Truth be told, I kind of laugh at “branding.” I think of cattle and a hot iron. But since it’s cool to talk about branding, let’s take the branding issue to heart. In many of the online discussions I’ve been privy to, it is quite apparent that our business model has a very strong foundation in word of mouth marketing. Are we having the right conversations with each of our patients to build trust, view us as experts, demand our expertise AND seek us out for their future needs for efficient and effective care? Have we performed our role locally by putting patients first via education on when we can help them in their times of need? This isn’t a “branding” issue, in my opinion… this is an educational issue.

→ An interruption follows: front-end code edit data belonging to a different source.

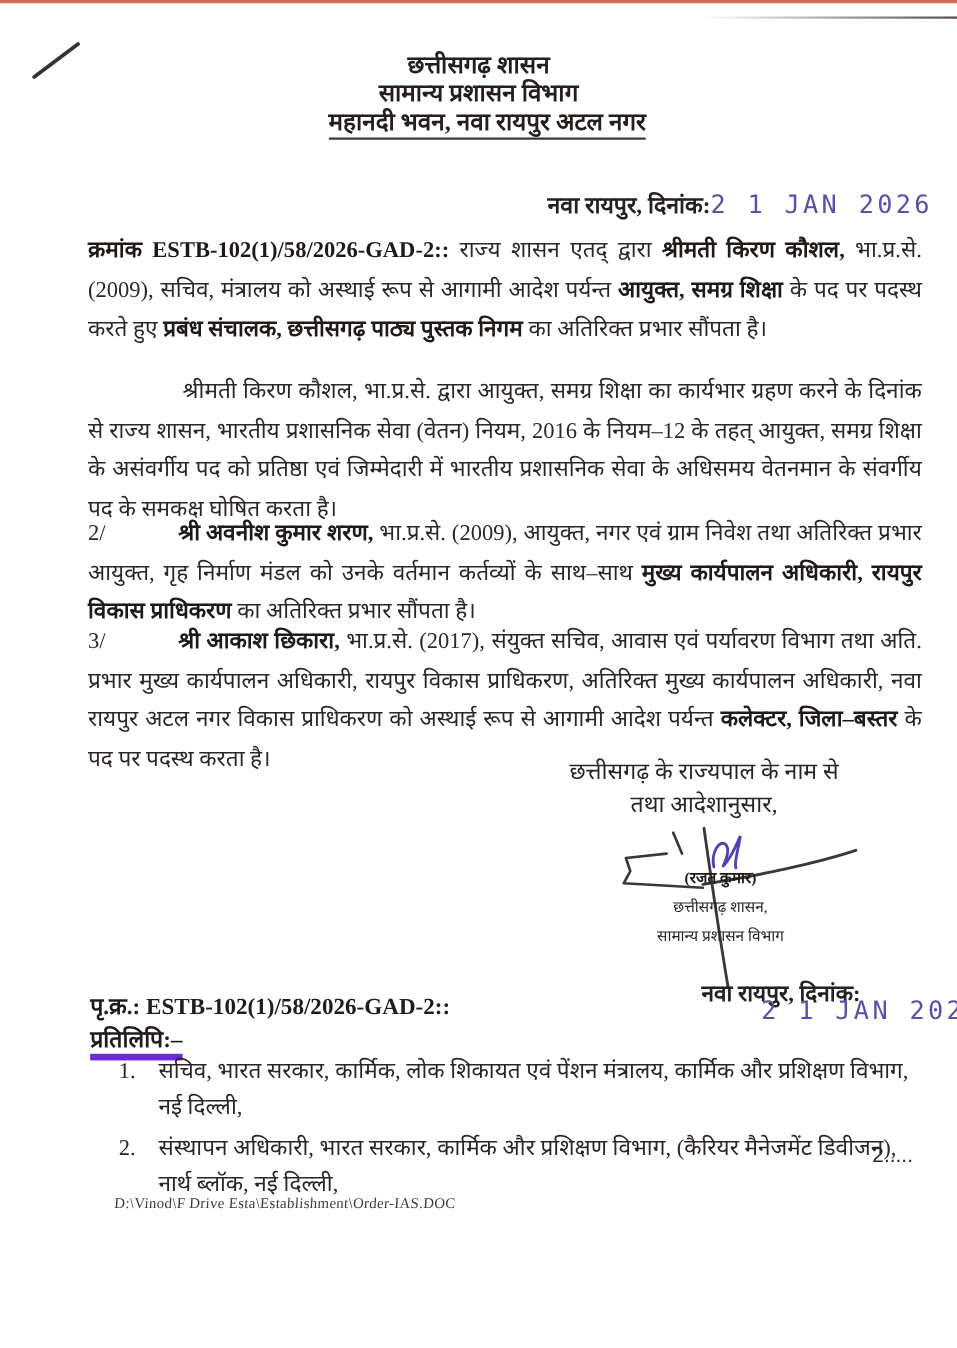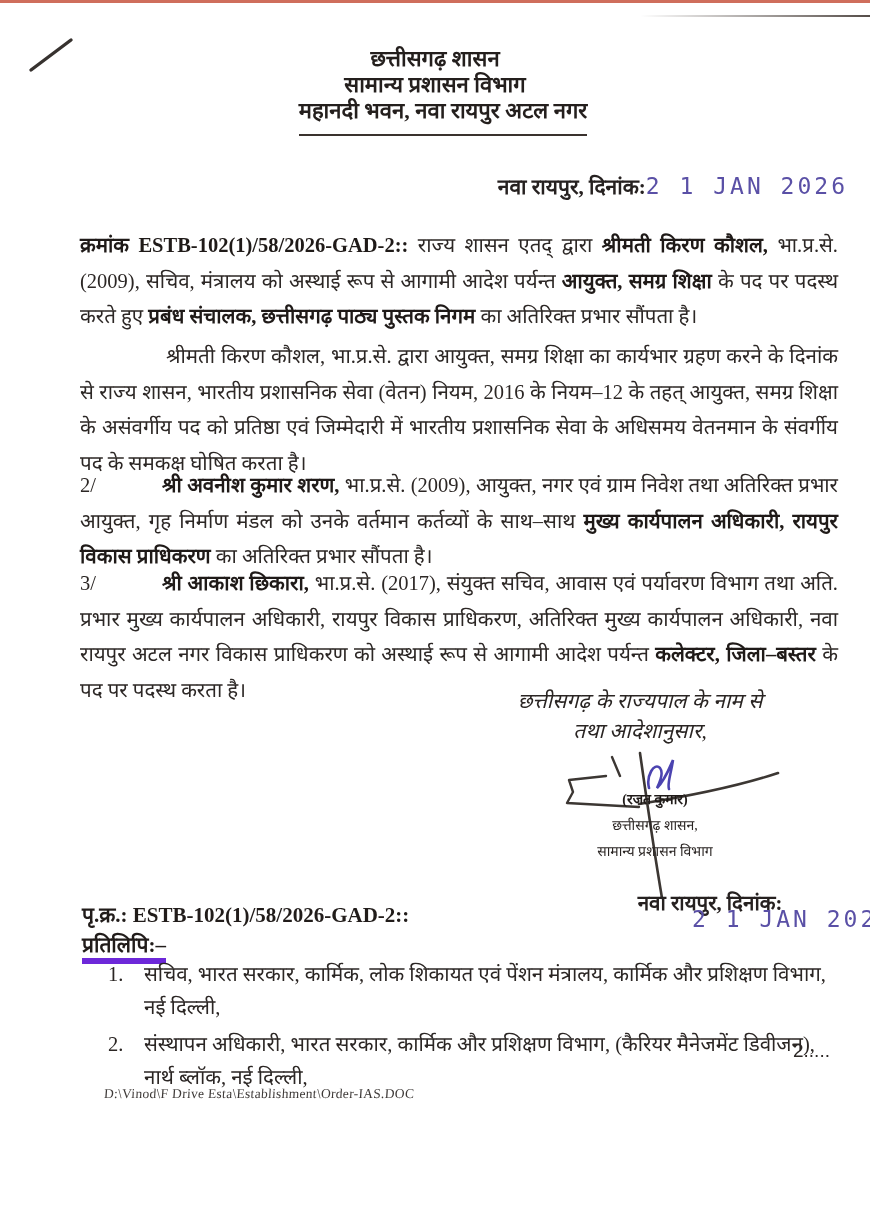--- a/index.html
+++ b/index.html
@@ -20,7 +20,7 @@
   
   .header{position:absolute;top:46px;left:0;width:870px;text-align:center;line-height:26px;}
   .header .h{font-size:22px;font-weight:700;color:#241f1d;}
-  .header .addr{display:inline-block;border-bottom:2px solid #3a322e;padding-bottom:10px;margin-left:16px;}
+  .header .addr{display:inline-block;border-bottom:2px solid #3a322e;padding-bottom:1px;margin-left:16px;}
   .header .order-title{font-size:21px;font-weight:700;margin-top:2px;}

Ah… and direct access. This is a political game… a game of wanting the biggest piece of the pie. I wonder how consumers would feel if the cat got out of the bag that the majority of the procedures done in the musculoskeletal world really aren’t *that* helpful for them? The majority of people go to physicians to reduce their worry. Apparently our society has grown accustomed to having diagnostic test after diagnostic test performed to quiet fear and anxiety with a nice side effect of increasing fear and anxiety over the results. Craziness! Without direct access, patients lose their freedom to choose and are stuck in a cycle of ineffective, costly care.
How might we reframe our thoughts from self-centered to benevolently patient-centered?